| Teks Latihan |
Tangani Kasus Perempuan Sebagai Korban? Advokat Perlu Perspektif Ini

Corporate law firm perlu menyiapkan infrastruktur dan memperkuat perspektif.

Moh. Dani Pratama Huzaini
Bacaan 2 Menit
Acara diskusi tentang peran perempuan dalam pemberian pro bono. Foto: HOL
Acara diskusi tentang peran perempuan dalam pemberian pro bono. Foto: HOL

Diskusi “Peran dan Pemberdayaan Perempuan dalam Meningkatkan Kultur Pro Bono” yang diselenggarakan hukumonline, Senin (1/4) menjadi ajang berbagi pengalaman dan menaruh harapan bagi advokat. Para peserta memberikan sejumlah masukan tentang kerja bantuan hukum pro bono, masalah yang dihadapi, dan perlunya perspektif dalam kasus perempuan sebagai korban.

| Latihan |
Ambil persis dari teks tentang advokat dan kasus perempuan sebagai korban bagian yang dimulai dengan "Corporate law firm" dan berlanjut sampai "perempuan sebagai korban.". Catatan di bawah ini tidak berkaitan dengan teks di atas.

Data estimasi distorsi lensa
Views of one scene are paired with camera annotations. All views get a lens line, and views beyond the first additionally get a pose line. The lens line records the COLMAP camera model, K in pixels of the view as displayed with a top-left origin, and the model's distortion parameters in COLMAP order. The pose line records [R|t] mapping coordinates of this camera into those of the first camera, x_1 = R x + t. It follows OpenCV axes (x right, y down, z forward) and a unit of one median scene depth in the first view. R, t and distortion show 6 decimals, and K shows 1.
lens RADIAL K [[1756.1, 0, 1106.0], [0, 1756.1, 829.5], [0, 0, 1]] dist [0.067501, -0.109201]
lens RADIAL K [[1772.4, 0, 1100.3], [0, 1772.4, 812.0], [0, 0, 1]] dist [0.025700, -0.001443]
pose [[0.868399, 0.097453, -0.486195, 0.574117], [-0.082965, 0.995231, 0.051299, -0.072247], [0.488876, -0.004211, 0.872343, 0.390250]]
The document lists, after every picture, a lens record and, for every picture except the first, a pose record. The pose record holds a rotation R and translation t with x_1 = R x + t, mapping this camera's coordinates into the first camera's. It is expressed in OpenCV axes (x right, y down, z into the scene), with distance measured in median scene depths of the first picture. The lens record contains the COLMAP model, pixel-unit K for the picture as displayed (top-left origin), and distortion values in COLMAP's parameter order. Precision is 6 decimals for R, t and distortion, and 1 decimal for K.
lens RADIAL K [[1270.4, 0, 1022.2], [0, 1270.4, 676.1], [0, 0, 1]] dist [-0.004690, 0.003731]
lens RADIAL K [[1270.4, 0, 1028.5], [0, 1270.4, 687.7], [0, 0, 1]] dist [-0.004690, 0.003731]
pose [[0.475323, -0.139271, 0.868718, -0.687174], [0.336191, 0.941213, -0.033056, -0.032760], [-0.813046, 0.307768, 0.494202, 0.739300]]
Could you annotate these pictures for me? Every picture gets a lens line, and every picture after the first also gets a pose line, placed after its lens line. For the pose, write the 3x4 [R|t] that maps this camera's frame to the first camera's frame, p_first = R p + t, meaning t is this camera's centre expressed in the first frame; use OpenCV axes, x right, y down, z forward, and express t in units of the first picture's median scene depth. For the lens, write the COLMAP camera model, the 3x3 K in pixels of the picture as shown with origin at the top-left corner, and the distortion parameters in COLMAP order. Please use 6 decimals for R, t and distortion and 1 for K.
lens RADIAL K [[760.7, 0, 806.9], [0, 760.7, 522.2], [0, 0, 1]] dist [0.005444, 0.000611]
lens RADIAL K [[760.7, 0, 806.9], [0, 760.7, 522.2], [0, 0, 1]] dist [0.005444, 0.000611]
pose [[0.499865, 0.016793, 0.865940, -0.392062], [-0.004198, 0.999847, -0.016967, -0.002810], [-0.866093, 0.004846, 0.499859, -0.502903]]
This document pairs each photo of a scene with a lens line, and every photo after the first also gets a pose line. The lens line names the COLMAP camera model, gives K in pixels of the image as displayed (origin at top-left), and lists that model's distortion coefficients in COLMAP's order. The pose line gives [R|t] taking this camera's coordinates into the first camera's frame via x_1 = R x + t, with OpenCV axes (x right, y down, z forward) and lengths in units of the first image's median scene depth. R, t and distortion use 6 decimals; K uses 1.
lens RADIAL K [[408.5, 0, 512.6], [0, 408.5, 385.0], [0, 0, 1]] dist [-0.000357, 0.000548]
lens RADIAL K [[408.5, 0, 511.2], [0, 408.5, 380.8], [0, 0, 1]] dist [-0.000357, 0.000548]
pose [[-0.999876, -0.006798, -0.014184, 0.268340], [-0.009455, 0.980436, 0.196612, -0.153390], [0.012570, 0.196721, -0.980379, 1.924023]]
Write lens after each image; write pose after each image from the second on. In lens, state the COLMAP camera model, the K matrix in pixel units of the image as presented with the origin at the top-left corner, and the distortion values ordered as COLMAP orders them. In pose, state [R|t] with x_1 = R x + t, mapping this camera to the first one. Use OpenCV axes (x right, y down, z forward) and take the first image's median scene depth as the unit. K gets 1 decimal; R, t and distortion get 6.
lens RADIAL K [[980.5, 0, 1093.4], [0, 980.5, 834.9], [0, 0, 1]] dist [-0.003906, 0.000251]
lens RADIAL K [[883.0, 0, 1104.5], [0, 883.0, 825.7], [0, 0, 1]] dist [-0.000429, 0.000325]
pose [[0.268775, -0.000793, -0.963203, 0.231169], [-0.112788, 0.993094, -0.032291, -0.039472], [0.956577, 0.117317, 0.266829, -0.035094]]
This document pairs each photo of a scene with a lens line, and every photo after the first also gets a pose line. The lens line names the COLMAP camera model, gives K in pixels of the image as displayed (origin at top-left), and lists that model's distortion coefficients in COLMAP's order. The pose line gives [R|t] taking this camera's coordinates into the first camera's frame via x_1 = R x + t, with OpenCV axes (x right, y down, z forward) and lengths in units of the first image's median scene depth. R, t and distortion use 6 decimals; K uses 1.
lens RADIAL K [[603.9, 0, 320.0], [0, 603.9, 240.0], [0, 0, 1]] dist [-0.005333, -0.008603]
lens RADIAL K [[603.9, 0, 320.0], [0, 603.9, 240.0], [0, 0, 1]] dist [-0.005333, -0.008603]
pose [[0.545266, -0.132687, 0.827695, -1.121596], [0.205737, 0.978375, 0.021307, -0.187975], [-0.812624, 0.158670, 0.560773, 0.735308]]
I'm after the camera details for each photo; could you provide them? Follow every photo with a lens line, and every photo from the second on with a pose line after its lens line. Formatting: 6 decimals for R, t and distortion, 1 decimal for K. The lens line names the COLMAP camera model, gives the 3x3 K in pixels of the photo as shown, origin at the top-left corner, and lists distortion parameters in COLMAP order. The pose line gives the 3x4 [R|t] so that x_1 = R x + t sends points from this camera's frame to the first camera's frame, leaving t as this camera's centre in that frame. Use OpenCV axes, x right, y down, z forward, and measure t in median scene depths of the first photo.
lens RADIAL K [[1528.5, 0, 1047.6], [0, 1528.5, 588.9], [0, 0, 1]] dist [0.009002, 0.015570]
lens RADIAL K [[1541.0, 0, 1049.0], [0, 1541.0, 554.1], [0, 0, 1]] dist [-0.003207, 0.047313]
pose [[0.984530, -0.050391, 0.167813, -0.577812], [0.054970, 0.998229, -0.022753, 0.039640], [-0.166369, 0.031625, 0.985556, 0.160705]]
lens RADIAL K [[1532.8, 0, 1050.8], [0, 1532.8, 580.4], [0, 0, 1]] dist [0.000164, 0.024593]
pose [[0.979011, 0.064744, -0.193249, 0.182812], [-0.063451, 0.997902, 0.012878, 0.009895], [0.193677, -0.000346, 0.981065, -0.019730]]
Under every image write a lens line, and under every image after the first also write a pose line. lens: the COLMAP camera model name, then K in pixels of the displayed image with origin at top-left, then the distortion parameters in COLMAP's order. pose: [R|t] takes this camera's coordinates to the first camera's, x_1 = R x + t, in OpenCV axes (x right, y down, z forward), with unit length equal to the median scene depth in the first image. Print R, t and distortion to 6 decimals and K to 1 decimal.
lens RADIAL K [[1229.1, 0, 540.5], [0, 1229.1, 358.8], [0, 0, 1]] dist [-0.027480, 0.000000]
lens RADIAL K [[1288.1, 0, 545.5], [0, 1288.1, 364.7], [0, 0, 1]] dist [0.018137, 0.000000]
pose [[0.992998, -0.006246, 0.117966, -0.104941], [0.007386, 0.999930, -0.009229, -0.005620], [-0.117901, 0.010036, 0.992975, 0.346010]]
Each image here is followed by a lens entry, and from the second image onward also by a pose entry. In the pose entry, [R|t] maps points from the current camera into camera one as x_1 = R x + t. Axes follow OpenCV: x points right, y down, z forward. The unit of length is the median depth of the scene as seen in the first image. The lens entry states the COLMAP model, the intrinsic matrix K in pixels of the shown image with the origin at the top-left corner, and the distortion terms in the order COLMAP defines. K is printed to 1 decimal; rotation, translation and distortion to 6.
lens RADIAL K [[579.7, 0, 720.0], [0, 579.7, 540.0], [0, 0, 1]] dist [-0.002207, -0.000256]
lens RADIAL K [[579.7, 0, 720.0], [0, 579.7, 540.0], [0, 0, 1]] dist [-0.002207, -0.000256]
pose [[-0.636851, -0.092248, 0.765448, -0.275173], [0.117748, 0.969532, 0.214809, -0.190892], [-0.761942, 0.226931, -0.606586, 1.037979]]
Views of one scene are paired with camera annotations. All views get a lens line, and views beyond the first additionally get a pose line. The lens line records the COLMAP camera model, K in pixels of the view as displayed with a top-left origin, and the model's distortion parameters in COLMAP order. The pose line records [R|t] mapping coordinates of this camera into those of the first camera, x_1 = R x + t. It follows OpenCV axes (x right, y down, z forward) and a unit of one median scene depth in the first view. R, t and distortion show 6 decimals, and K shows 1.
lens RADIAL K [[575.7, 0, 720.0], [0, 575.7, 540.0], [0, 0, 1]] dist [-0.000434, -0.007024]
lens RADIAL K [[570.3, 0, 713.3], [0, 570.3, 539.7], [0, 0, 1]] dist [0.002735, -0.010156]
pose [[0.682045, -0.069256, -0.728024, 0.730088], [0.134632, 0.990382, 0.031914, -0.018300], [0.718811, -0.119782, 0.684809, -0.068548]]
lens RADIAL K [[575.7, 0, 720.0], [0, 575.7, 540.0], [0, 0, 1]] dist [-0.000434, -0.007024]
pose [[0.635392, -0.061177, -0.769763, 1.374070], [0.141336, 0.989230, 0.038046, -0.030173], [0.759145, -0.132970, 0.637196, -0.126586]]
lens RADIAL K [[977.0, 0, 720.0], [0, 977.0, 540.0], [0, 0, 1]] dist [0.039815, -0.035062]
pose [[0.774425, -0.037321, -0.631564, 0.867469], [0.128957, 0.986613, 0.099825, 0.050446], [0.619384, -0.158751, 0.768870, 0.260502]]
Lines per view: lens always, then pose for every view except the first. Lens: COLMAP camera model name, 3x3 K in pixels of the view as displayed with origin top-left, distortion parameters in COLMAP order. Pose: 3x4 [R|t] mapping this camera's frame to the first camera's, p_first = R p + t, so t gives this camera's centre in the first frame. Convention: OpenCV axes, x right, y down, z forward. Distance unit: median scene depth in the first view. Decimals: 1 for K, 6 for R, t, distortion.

| Jawaban Latihan |
Corporate law firm perlu menyiapkan infrastruktur dan memperkuat perspektif.

Moh. Dani Pratama Huzaini
Bacaan 2 Menit
Acara diskusi tentang peran perempuan dalam pemberian pro bono. Foto: HOL
Acara diskusi tentang peran perempuan dalam pemberian pro bono. Foto: HOL

Diskusi “Peran dan Pemberdayaan Perempuan dalam Meningkatkan Kultur Pro Bono” yang diselenggarakan hukumonline, Senin (1/4) menjadi ajang berbagi pengalaman dan menaruh harapan bagi advokat. Para peserta memberikan sejumlah masukan tentang kerja bantuan hukum pro bono, masalah yang dihadapi, dan perlunya perspektif dalam kasus perempuan sebagai korban.